Future of Mobile: Thought Recognition?

After touch, voice and gesture recognition, will thought recognition be the next big thing in mobile? Nokia thinks it is possible. Imagine using the power of your mind to dial your mom's number or type a text inviting your friends to a weekend party. That would be awesome, right?

Power of Mind

Ian Delaney of Nokia Conversations wrote "Jedi Mind Tricks: Unreliable thoughts on the future of using mobiles", newsletter of which was sent to me by Nokia today, June 18th, via email.

I would like to share to you an excerpt of Delaney's blog on this particular subject - thought recognition for mobile. Here it goes.
Anyway, at the beginning of the week, we reported the launch of the Nokia X5. One of the things to catch my eye was the 'shake to see new messages' mechanic that's built in.

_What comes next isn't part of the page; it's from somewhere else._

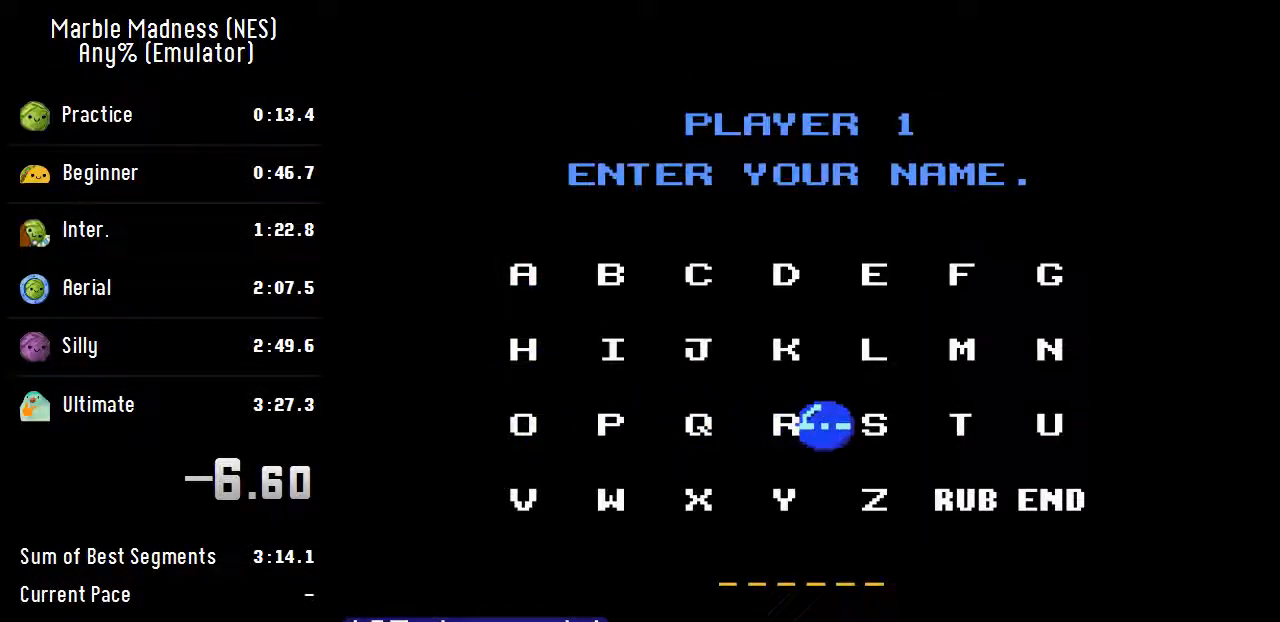
{"buttons": ["A"], "events": [[167, "DPAD_RIGHT", "up"], [450, "A", "down"]]}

It’s perhaps a feature aimed mainly at younger heads than mine, but while it doesn't immediately appeal to me, it is a very new way to control your phone. It's haptic beyond touch."

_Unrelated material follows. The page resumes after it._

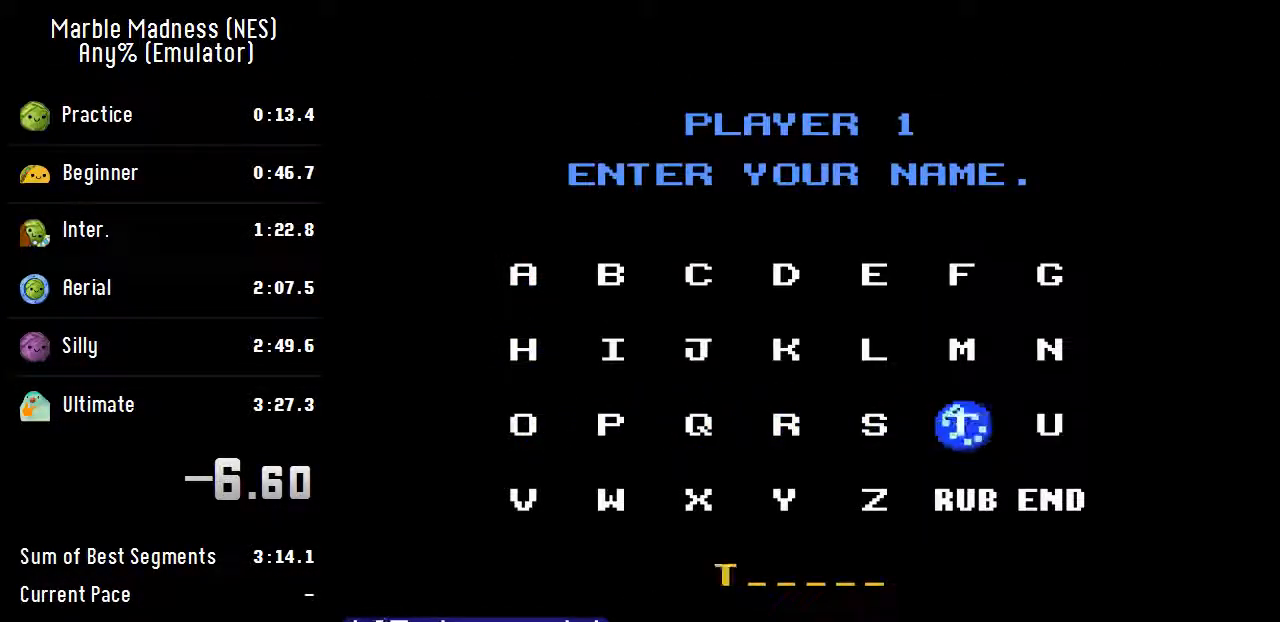
{"buttons": [], "events": [[33, "A", "up"]]}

"Gesture recognition is all the rage at the moment, thanks to the Nintendo Wii, Playstation Eye-Toy, and now Microsoft Kinect. We might wave hello to answer a call, or use two fingers to drop one. Maybe that sounds like a bit too much effort, though."

"I've never been much of a fan of voice controls. They've been installed in phones for yonks, but I've never seen anyone use them 'in the wild', apart from to show off. Apparently, though, the science of speech recognition has been stalled for some time: it hit about 80 per cent accuracy at the turn of the century, but the remaining 20 per cent is so difficult that none of the recent advances in computer power have been able to make much impact on the problem."

"But the one I'm really waiting for is thought recognition. This isn't science fiction any more. Toy manufacturer Mattel released a thought-controlled game at the beginning of last year. Apparently, you have to think quite hard with the current model, though, and I can appreciate that finding numbers in your phone book might be a tad more sophisticated a task than making a ping-pong ball go up a tube. But it's got to be possible. We’re going to have to become much more disciplined thinkers in the future, though. ‘Accidentally’ dropping a call from your boss half-way through his list of instructions or ‘mistakenly’ phoning your ex-girlfriend in the middle of the night could make for some very sticky moments."
It's a fantastic idea. Mattel thought and materialized it first but for a toy, not for mobile.

So if Nokia can put thought recognition on their future products ahead of the rest, the world's largest mobile phone manufacturer, in my opinion, will kill their competition.